Submitted to: bioRxiv
Publication Type: Pre-print Publication
Publication Acceptance Date: 11/25/2021
Publication Date: 11/25/2021
Citation: Rahnama, M., Condon, B., Ascari, J., Dupuis, J., Del Ponte, E., Pedley, K.F., Martinez, S., Valent, B., Farman, M. 2021. Recombination of standing variation in a multi-hybrid swarm drove adaptive radiation in a fungal pathogen and gave rise to two pandemic plant diseases. bioRxiv. https://doi.org/10.1101/2021.11.24.469688.
DOI: https://doi.org/10.1101/2021.11.24.469688

Interpretive Summary: Wheat blast (WB) is a devastating disease caused by the fungus Pyricularia oryzae (Magnaporthe oryzae) and can result in 100% crop losses.

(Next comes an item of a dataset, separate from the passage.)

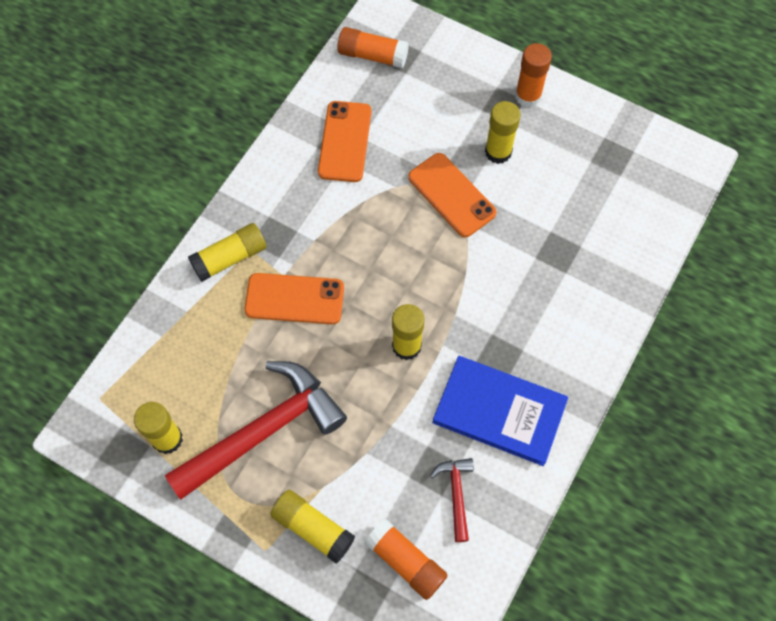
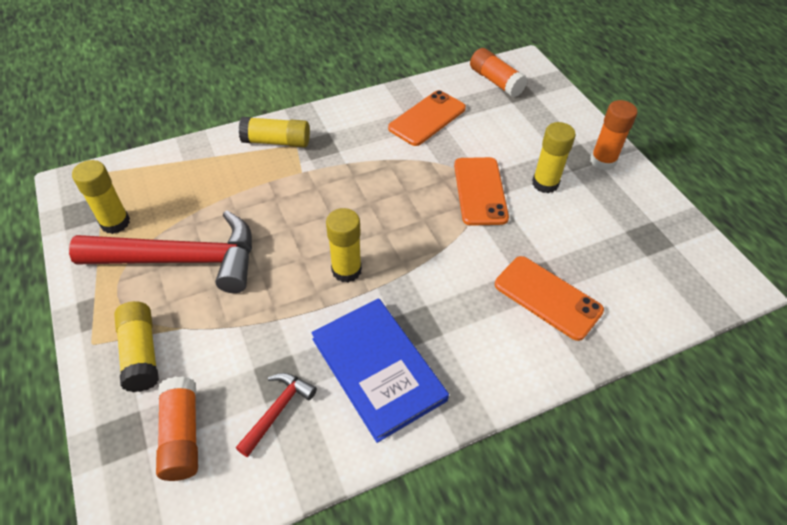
camera: 35 degrees right, 15 degrees down
(294, 299) = (294, 190): orange phone -> orange phone (547, 297)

The disease was first reported in 1985 in Brazil and has since spread to surrounding countries. The disease was, until recently, restricted to South America. However, major outbreaks in Asia in 2016 and 2017, and the pathogen’s arrival in Africa have elevated wheat blast as a major concern for global agriculture, especially because the crop possesses very little natural resistance to the disease. We have reconstructed the evolution of wheat blast and a related disease, gray leaf spot, and show that the two pathogen populations co-evolved from sequential matings between different host-specialized forms of the fungus starting in the 1960s or 1970s. Subsequent genetic diversification of the initial population resulted in lineages of the pathogen with expanded host ranges. These findings of this work shed new light on population genetic processes driving new disease emergence and enhances the ability of plant pathologists and epidemiologists to combat wheat blast through scientifically-informed cultural management decisions, resistance breeding, and pathogen surveillance.

Technical Abstract: Adaptive radiations fuel speciation and are characterized by rapid genetic diversification and expansion into new ecological niches. Historically, these processes were believed to be driven by selection on novel mutations but genomic analyses now indicate that standing variation and gene flow often have prominent roles. How “old” variation is combined, however, and its resulting genetic architecture within newly-adapted populations is not well understood. We reconstructed a recent radiation in the fungus, Pyricularia oryzae, that spawned a population pathogenic to eleven grass genera, and caused two new plant diseases: wheat blast - already a serious threat to global agriculture - and gray leaf spot of ryegrasses. We show that the new population evolved in a multi-hybrid swarm using only the standing variation that was present in seven individuals from five distinct, host-specialized lineages. Sexual and parasexual recombination within the swarm reassorted key host-specificity factors and generated more diversity in possibly just a few weeks than existing lineages had accumulated over hundreds to thousands of years. We suggest that the process was initiated by sexual opportunity arising when a fertile fungal strain was imported into Brazil on Urochloa introduced as forage for beef production; and we further contend that the host range expansion was largely fortuitous, with host selection playing little, if any, role in driving the process. Finally, we believe that our findings point to an overlooked role for happenstance in creating situations that allow organisms to skirt rules that would normally hold evolution in check.